Most examples show something like this:
global start
section .text
start:
  mov rax, 1
  mov rdi, 1
  mov rsi, message
  mov rdx, 13
  syscall
  mov eax, 60
  xor rdi, rdi
  syscall
message:
  db "Hello world", 10
In there, they are using syscall to print the string, which is relying on the operating system.  I am not looking for that, but for how to write a string to stdout directly, at the lowest level possible.
There is this exokernel project, BareMetal OS that I think is doing this. Though since I am new to assembly, I don't know enough yet to figure out how they accomplish this. From what it seems though, the two important files are:
It seems the relevant code to print is this (extracted from those two files):
;
; Display text in terminal.
;
;  IN:  RSI = message location (zero-terminated string)
; OUT:  All registers preserved
;
os_output:
  push rcx
  call os_string_length
  call os_output_chars
  
  pop rcx
  ret
; 
; Displays text.
;
;  IN:  RSI = message location (an ASCII string, not zero-terminated)
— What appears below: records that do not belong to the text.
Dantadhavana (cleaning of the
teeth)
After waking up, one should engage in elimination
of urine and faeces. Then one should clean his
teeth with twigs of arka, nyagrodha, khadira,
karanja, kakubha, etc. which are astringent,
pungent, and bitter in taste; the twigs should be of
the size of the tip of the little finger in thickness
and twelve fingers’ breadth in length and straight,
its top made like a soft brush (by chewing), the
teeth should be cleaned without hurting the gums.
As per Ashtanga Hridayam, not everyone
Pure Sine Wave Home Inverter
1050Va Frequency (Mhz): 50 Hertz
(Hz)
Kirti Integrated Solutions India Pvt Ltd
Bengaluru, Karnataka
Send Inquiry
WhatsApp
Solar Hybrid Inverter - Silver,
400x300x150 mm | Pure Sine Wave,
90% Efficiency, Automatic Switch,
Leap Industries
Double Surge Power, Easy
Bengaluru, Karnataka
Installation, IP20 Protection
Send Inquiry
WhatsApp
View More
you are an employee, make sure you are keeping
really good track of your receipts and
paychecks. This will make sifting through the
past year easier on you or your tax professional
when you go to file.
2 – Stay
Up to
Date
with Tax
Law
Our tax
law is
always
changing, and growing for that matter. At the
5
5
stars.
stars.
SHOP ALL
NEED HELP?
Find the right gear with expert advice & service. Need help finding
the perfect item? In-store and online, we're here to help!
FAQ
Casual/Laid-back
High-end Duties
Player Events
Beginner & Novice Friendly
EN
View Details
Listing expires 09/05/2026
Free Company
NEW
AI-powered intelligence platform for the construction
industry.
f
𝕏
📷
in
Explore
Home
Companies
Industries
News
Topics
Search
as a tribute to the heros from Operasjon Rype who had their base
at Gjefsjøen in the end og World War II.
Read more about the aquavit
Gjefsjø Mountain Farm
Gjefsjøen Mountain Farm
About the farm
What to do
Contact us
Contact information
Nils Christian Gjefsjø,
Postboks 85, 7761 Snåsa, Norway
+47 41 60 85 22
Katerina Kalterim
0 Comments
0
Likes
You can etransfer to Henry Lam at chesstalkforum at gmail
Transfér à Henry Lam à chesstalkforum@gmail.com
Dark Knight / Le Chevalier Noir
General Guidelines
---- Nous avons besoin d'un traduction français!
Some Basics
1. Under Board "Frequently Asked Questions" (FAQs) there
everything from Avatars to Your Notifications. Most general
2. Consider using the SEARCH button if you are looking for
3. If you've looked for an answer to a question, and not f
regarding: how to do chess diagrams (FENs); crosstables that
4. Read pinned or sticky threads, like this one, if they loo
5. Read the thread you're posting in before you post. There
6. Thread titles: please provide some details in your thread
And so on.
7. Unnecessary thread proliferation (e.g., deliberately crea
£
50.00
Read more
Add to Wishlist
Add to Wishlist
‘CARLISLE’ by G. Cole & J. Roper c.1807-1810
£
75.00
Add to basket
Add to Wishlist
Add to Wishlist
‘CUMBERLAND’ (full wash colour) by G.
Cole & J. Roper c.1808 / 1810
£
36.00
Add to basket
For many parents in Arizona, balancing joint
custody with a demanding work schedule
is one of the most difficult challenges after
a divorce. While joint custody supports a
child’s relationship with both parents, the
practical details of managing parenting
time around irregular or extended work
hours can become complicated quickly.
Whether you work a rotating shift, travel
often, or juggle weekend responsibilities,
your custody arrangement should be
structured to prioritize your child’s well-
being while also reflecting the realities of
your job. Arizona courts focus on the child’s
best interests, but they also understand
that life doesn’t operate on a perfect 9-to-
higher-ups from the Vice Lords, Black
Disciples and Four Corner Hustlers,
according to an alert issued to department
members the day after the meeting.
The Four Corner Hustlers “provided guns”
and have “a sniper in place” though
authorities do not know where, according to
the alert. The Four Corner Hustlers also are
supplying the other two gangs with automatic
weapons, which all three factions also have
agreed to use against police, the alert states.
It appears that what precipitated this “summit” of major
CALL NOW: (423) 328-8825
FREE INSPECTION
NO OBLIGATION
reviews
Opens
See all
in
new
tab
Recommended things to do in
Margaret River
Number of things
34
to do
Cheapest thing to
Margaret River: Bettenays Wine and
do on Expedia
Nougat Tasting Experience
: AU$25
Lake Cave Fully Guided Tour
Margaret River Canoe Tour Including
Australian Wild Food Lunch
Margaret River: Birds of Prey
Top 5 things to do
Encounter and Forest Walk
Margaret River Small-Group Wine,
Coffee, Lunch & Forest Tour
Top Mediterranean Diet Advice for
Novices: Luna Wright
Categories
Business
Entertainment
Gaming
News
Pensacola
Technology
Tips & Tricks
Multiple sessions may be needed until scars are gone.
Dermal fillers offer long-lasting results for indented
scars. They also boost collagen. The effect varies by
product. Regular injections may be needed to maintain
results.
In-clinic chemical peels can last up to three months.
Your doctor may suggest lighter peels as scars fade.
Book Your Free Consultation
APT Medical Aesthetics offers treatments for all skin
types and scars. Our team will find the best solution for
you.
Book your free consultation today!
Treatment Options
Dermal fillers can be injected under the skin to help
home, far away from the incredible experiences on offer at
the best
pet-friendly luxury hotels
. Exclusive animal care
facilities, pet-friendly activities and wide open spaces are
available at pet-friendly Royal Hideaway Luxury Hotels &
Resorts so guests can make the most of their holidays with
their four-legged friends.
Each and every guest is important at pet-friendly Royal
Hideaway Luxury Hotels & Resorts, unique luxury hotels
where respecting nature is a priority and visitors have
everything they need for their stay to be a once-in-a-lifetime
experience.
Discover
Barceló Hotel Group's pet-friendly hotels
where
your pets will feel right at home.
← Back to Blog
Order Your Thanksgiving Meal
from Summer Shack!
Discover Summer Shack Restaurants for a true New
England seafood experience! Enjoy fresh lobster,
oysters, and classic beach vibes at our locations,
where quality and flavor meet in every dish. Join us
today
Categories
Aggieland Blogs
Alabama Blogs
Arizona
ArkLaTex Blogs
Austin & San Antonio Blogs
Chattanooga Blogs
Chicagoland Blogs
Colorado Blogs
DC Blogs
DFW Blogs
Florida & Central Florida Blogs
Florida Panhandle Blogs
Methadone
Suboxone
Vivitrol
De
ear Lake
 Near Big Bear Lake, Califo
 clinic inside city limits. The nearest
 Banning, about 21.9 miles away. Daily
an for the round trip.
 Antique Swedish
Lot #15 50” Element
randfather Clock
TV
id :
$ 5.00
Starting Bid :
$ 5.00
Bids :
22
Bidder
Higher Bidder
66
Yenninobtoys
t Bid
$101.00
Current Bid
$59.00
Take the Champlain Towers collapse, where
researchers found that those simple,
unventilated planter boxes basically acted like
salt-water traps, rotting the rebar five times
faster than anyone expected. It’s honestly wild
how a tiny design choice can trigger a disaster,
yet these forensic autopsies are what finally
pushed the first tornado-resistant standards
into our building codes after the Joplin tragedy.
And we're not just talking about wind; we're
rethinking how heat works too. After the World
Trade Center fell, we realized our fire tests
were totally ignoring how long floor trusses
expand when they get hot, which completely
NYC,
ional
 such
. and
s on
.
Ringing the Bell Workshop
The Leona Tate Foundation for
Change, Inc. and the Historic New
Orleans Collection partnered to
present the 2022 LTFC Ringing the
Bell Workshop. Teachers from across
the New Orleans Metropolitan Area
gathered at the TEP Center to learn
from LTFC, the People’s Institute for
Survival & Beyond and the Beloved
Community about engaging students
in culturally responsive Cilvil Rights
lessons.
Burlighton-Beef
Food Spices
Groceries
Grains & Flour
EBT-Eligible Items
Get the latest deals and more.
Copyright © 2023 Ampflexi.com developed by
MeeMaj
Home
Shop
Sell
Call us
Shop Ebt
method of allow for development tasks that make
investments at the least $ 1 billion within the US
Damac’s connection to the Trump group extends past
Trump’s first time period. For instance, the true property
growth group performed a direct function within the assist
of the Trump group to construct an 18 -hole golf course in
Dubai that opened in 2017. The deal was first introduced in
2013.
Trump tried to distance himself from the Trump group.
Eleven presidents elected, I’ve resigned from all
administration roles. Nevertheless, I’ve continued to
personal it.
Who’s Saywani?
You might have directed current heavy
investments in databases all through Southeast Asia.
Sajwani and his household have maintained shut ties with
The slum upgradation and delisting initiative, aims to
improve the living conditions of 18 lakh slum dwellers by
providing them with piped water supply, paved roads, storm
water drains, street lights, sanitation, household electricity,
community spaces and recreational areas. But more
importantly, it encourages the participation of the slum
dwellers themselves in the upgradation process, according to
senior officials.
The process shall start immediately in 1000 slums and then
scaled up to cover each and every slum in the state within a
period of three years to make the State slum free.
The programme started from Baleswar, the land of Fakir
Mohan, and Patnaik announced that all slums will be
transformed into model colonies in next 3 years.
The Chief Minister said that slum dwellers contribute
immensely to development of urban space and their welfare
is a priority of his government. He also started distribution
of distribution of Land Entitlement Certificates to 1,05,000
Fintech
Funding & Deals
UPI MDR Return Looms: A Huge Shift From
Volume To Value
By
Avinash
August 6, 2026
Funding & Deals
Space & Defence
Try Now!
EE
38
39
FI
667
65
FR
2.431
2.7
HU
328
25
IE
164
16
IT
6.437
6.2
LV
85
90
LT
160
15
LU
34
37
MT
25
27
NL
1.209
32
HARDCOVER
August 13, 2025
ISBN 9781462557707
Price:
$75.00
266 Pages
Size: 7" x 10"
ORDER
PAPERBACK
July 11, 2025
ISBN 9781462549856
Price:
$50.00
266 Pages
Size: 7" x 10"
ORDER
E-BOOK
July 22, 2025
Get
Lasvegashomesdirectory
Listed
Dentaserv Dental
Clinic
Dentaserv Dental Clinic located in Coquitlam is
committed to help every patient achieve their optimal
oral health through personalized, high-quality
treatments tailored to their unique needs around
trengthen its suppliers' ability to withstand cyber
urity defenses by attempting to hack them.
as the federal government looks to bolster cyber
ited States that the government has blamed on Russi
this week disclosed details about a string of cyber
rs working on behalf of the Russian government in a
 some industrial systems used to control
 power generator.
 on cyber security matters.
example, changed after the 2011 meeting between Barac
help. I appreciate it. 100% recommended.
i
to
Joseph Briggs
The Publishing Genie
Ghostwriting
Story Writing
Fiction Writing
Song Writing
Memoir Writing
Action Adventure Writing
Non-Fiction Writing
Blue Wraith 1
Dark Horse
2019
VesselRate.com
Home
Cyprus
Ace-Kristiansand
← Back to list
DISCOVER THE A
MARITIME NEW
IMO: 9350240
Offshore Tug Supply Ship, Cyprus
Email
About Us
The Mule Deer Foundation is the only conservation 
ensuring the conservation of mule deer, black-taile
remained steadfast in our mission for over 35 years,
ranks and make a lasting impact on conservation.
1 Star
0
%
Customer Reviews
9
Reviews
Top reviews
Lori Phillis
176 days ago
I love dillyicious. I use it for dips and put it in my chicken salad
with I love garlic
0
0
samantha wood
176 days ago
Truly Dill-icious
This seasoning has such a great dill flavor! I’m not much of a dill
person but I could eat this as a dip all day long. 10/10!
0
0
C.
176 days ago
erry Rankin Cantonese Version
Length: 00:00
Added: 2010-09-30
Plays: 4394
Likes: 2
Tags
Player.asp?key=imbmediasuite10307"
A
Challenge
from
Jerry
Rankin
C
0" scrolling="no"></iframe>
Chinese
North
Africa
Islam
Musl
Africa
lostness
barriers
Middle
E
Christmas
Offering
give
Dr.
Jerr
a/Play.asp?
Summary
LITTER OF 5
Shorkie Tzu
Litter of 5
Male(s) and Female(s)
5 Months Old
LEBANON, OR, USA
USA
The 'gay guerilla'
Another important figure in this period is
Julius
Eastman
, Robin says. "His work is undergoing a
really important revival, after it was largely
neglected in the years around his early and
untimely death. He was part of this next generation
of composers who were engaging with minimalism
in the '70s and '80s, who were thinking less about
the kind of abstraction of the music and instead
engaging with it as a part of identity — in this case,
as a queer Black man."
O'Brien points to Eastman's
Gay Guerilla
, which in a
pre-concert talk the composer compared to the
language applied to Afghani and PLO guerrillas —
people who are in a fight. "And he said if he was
; RCX = number of chars to print
; OUT:  All registers preserved
;
os_output_chars:
  push rdi
  push rsi
  push rcx
  push rax
  cld ; Clear the direction flag.. we want to increment through the string
  mov ah, 0x07 ; Store the attribute into AH so STOSW can be used later on
;
; Return length of a string.
;
;  IN:  RSI = string location
; OUT:  RCX = length (not including the NULL terminator)
;
; All other registers preserved
;
os_string_length:
  push rdi
  push rax
  xor ecx, ecx
  xor eax, eax
  mov rdi, rsi
  not rcx
  cld
  repne scasb ; compare byte at RDI to value in AL
  not rcx
  dec rcx
  pop rax
  pop rdi
  ret
But that doesn't look complete to me (though I wouldn't know yet since I'm new).
So my question is, along the lines of that BareMetal OS snippet, how do you write to stdout (print to the terminal) in x86-64 assembly with NASM on OSX?